Speech by TUV leader Jim Allister during yesterday’s debate on same sex marriage:
“For me, this is not a matter of popularism but a matter of principle. It is not about being on the right or wrong side of history. For me, it is unapologetically about being on the side of that which is right, informed by my conscience and my religious belief, which quite properly can and should inform these matters.
“This is the fifth attempt in the House to redefine marriage, and that is what it is, despite what some have said. It is an attempt to redefine marriage, to replace the time-honoured, purposeful definition of “marriage” as being between one man and one woman with the perverse definition that demeans traditional marriage by equating it to same-sex marriage, to which there is no procreational purpose. There is only the purpose of pandering to the pretence that there is some right that is being denied. This is not a rights issue. As has been pointed out, there is no human right recognised by the European Convention on Human Rights or the European Court of Human Rights to same-sex marriage. It therefore cannot be and is not a rights issue, nor is it an issue of equality. Rather, there is a worked-up, phoney demand for rights where none does or should exist. There is no equality issue here.

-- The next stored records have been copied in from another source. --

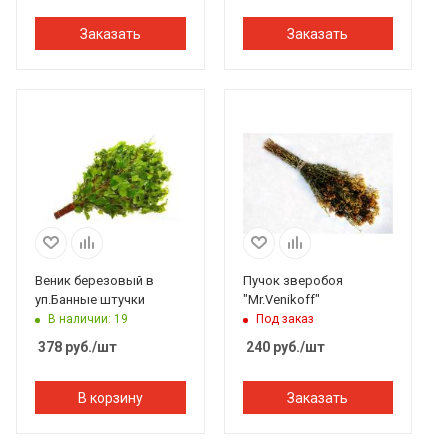
Заказать
Заказать
Веник березовый в
Пучок зверобоя
уп.Банные штучки
"Mr.Venikoff"
В наличии: 19
Под заказ
378
руб.
/шт
240
руб.
/шт
В корзину
Заказать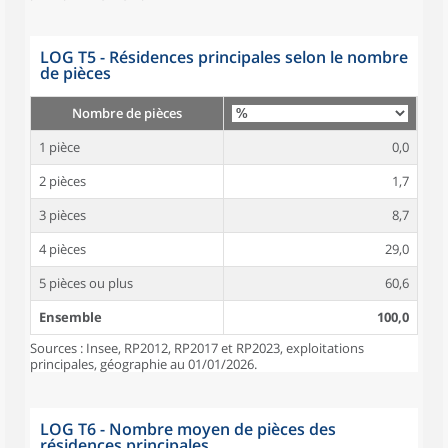
LOG T5 - Résidences principales selon le nombre
de pièces
Nombre de pièces
1 pièce
0,0
2 pièces
1,7
3 pièces
8,7
4 pièces
29,0
5 pièces ou plus
60,6
Ensemble
100,0
Sources : Insee, RP2012, RP2017 et RP2023, exploitations
principales, géographie au 01/01/2026.
LOG T6 - Nombre moyen de pièces des
résidences principales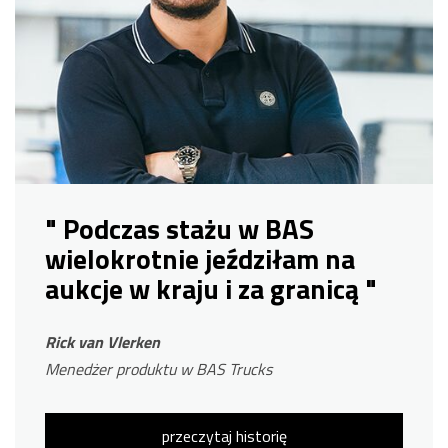
" Podczas stażu w BAS
wielokrotnie jeździłam na
aukcje w kraju i za granicą "
Rick van Vlerken
Menedżer produktu w BAS Trucks
przeczytaj historię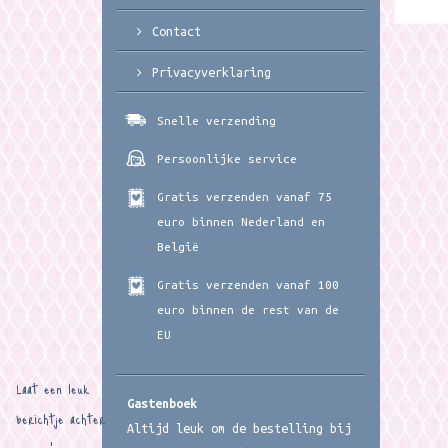
Contact
Privacyverklaring
Snelle verzending
Persoonlijke service
Gratis verzenden vanaf 75
euro binnen Nederland en
België
Gratis verzenden vanaf 100
euro binnen de rest van de
EU
Laat een leuk
Gastenboek
berichtje achter
Altijd leuk om de bestelling bij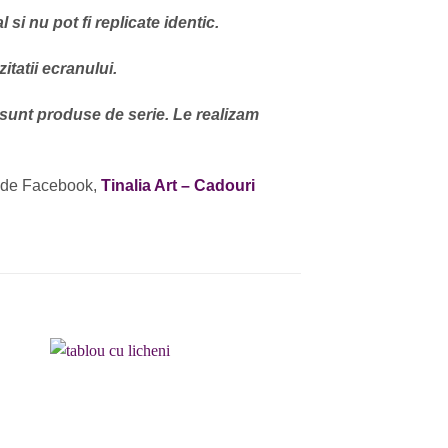
si nu pot fi replicate identic.
itatii ecranului.
 sunt produse de serie. Le realizam
 de Facebook,
Tinalia Art – Cadouri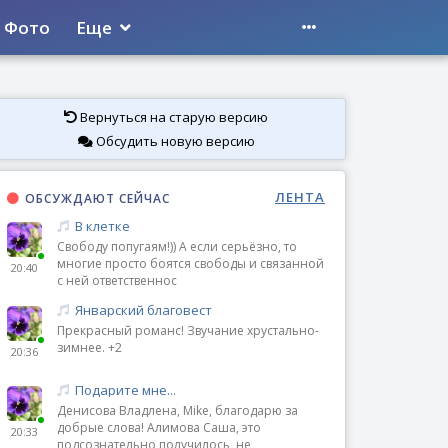
Фото
Еще
Вернуться на старую версию
Обсудить новую версию
ЛЕНТА
ОБСУЖДАЮТ СЕЙЧАС
В клетке
Свободу попугаям!)) А если серьёзно, то
многие просто боятся свободы и связанной
20:40
с ней ответственнос
Январский благовест
Прекрасный романс! Звучание хрустально-
зимнее. +2
20:36
Подарите мне...
Денисова Владлена, Mike, благодарю за
добрые слова! Алимова Саша, это
20:33
подсознательно получилось, не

“Of course, the demand is based on the fatuous suggestion that same-sex marriage is really the same as regular man-to-woman marriage and that there is no difference between the two. I would like to quote a source that I am maybe not given to quoting, but it is very apt on this occasion. I quote from a letter from the Catholic bishops to Members of the House. The letter dealt appropriately with that point when it stated:
“The proposed … motion before the assembly effectively says to parents, children and society that the state should not, and will not, promote any normative or ideal family environment for raising children. It therefore implies that the biological bond and natural ties between a child and its mother and father have no intrinsic value for the child or for society.”
“That is what the motion comes down to. It comes down to saying that the normative, natural environment of raising children with a father and a mother and their biological link is of no intrinsic value whatsoever and that you just equate the “unequatable” and simply roll together same-sex marriage, where procreation is impossible, with the traditional concept of regular marriage, where procreation is often but not on every occasion the natural process and the natural God-given environment in which to raise children to the best possible effect. So this is an issue that tries to equate two irreconcilable concepts: that of traditional marriage between a man and a woman and that of the phoney suggestion that, for no purpose other than to pander to what has been built up as a right when it is not a right, you give to others some equivalence to something that there is no equivalence within; namely, same-sex marriage.
“So, for the fifth time in the House, I will, robustly and with conviction, whatever the popularism might be, defend with my vote the right of traditional marriage, believing that that is a bedrock for the success of society, and believing that the more we tinker, tamper, demean and diminish that, the more we will take this society spiralling downwards. I think that we have done enough of that already.”